CROSS-EXAMINATION OF ACCUSED ON CRIMINAL RECORD

R. v. A.J.K., 2022 ONCA 487, June 24, 2022, at paragraphs 48 to 50:

Where an accused testifies, their criminal record is presumptively admissible for purposes of assessing their credibility as a witness. Section 12(1) of the CEA constitutes legislative recognition of the fact that prior convictions can be relevant to a witness’ credibility: see R. v. M.C., 2019 ONCA 502, 146 O.R. (3d) 493, at para. 53. This means that the “character of the witness, evidenced by the prior conviction(s), is a relevant fact in assessing the testimonial reliability of the witness”: M.C.,at para. 54; R. v. Corbett, [1988] 1 S.C.R. 670,at pp. 685-86.

Even so, there is an accepted danger of propensity reasoning that accompanies an accused’s criminal record when it is elicited at the trial. Specifically, there is a danger the trier will reason that the accused has committed criminal offences in the past and, therefore, he is the type of person who would commit the alleged offence for which the accused is on trial.

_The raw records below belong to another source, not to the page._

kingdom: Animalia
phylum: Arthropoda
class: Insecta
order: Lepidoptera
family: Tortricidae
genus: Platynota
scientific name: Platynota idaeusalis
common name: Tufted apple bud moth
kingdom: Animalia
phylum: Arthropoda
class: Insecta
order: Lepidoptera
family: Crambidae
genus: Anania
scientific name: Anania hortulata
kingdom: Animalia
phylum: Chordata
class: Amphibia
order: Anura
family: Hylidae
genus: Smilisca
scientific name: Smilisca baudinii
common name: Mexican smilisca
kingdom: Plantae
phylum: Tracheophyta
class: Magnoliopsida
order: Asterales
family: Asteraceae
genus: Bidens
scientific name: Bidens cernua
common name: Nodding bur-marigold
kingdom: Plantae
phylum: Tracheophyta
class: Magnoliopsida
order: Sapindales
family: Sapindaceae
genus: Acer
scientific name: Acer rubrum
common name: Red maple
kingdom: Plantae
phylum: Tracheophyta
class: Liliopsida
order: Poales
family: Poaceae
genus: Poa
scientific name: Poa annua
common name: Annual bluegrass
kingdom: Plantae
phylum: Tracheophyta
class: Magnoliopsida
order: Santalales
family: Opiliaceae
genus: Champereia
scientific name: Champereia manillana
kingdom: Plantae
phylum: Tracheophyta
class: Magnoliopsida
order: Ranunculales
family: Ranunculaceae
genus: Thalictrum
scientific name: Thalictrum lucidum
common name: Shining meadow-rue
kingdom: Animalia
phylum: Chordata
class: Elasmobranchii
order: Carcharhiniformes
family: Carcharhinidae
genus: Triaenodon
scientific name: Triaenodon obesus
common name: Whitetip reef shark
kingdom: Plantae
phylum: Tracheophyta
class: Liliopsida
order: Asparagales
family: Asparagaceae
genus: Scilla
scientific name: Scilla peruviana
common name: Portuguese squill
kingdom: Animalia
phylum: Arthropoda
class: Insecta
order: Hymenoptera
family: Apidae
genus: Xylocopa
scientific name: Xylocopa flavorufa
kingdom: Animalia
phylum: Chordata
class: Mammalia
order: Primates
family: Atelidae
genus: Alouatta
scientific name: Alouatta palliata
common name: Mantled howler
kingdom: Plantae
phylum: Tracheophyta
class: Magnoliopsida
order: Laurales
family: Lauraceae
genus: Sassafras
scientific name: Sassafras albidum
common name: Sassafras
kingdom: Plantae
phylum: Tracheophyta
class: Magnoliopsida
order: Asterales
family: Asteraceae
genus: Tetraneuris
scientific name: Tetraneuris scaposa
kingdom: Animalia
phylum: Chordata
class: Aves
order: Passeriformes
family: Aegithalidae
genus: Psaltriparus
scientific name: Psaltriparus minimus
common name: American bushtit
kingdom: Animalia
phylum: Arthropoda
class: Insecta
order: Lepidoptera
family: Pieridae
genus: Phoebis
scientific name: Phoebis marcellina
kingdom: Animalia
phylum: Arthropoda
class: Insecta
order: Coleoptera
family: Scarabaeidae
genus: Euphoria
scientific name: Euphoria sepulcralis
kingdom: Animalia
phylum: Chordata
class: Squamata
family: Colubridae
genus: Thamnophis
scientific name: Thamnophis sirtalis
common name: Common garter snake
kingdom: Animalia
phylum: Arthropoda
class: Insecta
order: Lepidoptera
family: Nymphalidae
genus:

Given the dangers associated with propensity reasoning, questioning an accused regarding a criminal record is limited to three areas: (1) the fact of conviction; (2) the date and place of conviction; and (3) the punishment imposed: Corbett, at pp. 696-97; M.C., at para. 55. The Crown is not permitted to ask questions about the conduct underlying the convictions or whether the accused testified at the trials leading to those convictions: Corbett, at pp. 696-97; M.C., at para. 55.